The document continues: “These interventions are almost exclusively made on behalf of lower-achieving students.” But it notes that in some other cases where students want to apply for a course that has a minimum requirement above their prediction, single-grade increases will be considered.


Internal minutes of a 2018 meeting reiterate the guidelines and note that requests for students on “low” predictions of 31-32 points out of a possible 45 on the IB’s scale will be “usually accommodated” and increased to 34 points, which the minutes say “opens up many more courses”.


Notes from another meeting, in September 2019, say that such increases “can occasionally cause issues” and suggests that students may be upgraded from 30 points to 34 so that they have “more options” – the equivalent of a grade higher in four of the six subjects that are typically studied.

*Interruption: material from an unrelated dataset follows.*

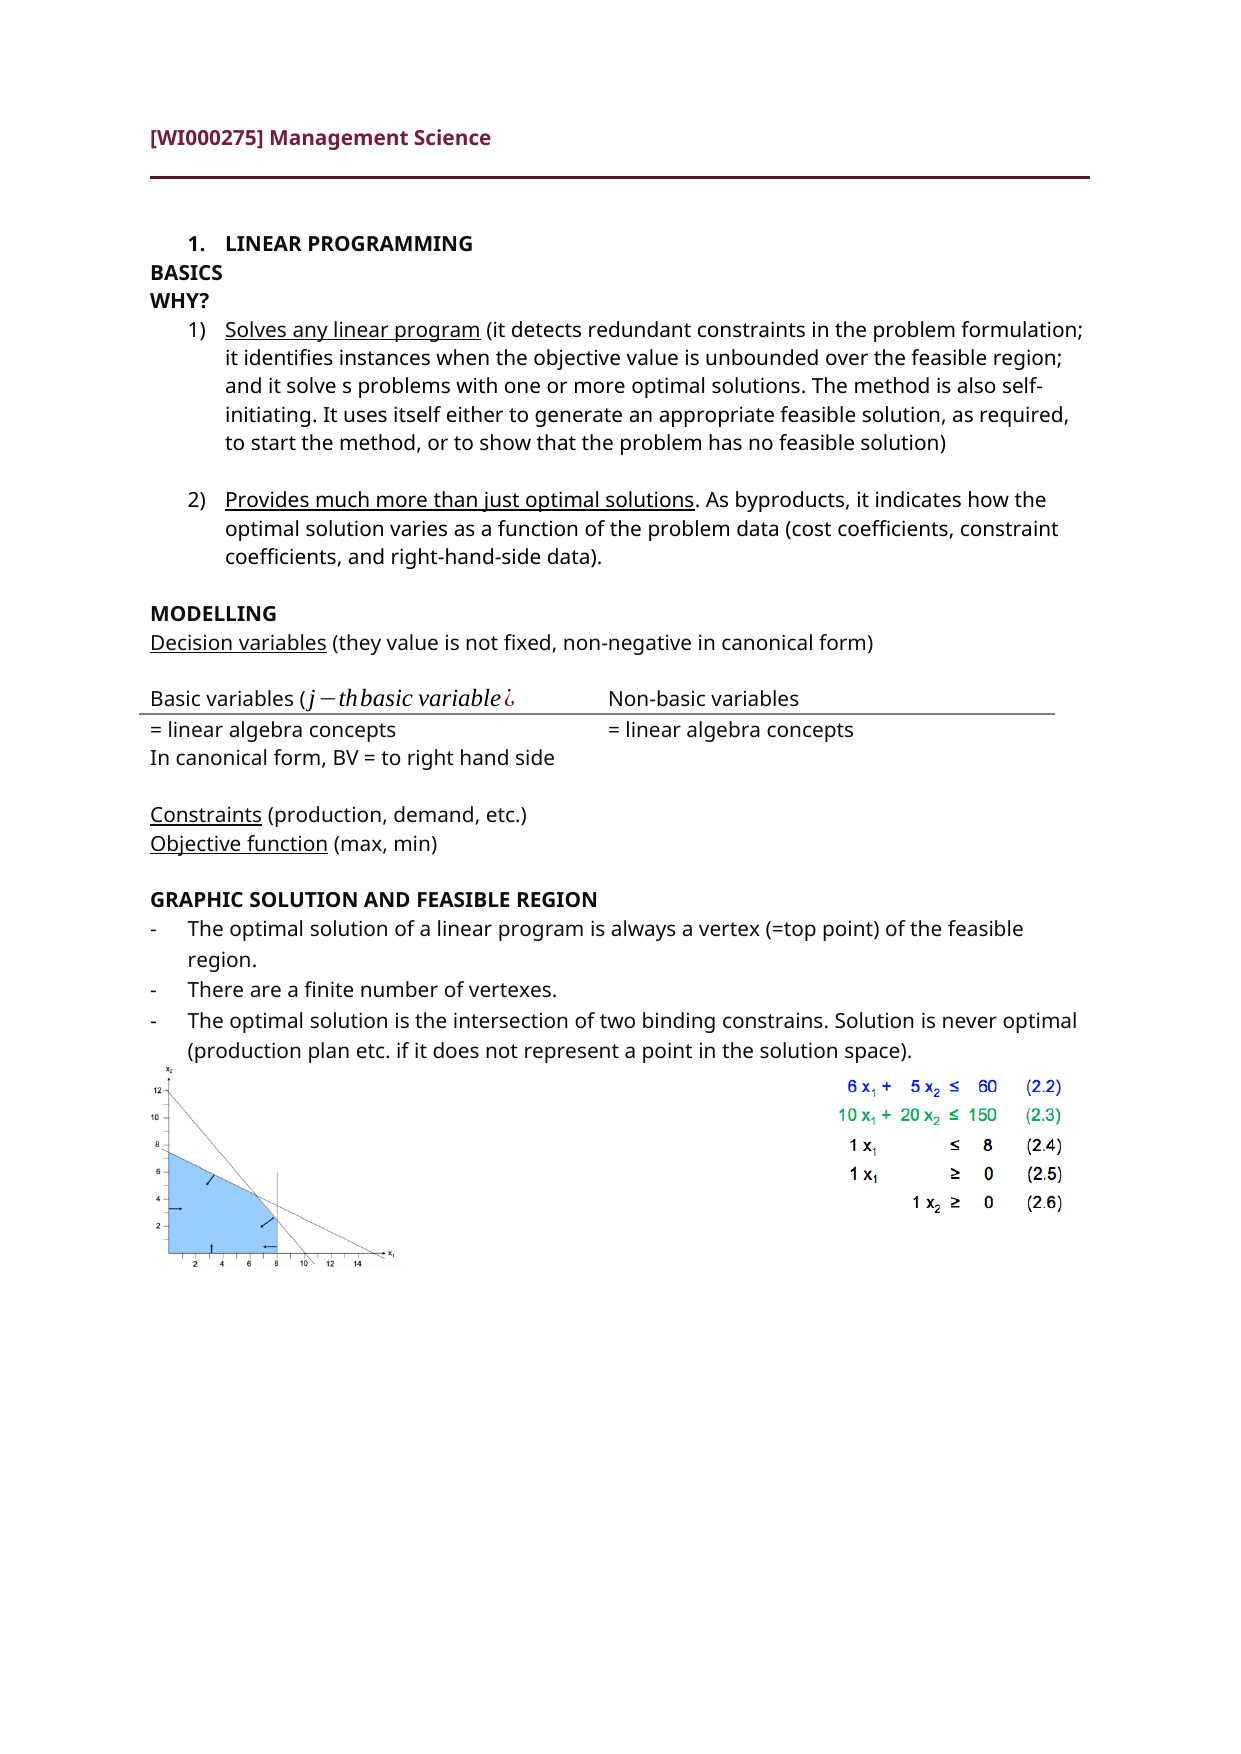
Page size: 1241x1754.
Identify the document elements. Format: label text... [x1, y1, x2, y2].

A Sevenoaks spokesperson said: “We are confident in the integrity of our processes and refute any suggestion that we would unfairly exaggerate Ucas predictions. All Ucas predicted grades are based on what is realistic and achievable for the pupils, in line with Ucas’s guidelines which make clear that predicted grades should be ‘aspirational but achievable’. A significant majority of Sevenoaks students meet or exceed their Ucas predicted grades and, in this respect, we significantly outperform the national average.”


Arguing that it would be in no school’s interests to inflate predicted grades, the spokesperson said: “The school’s successful record in relation to university entries is clear evidence that its predicted grades processes are effective and justified. Of our leavers in 2019, 96.5% met or exceeded the conditions of their university offer.”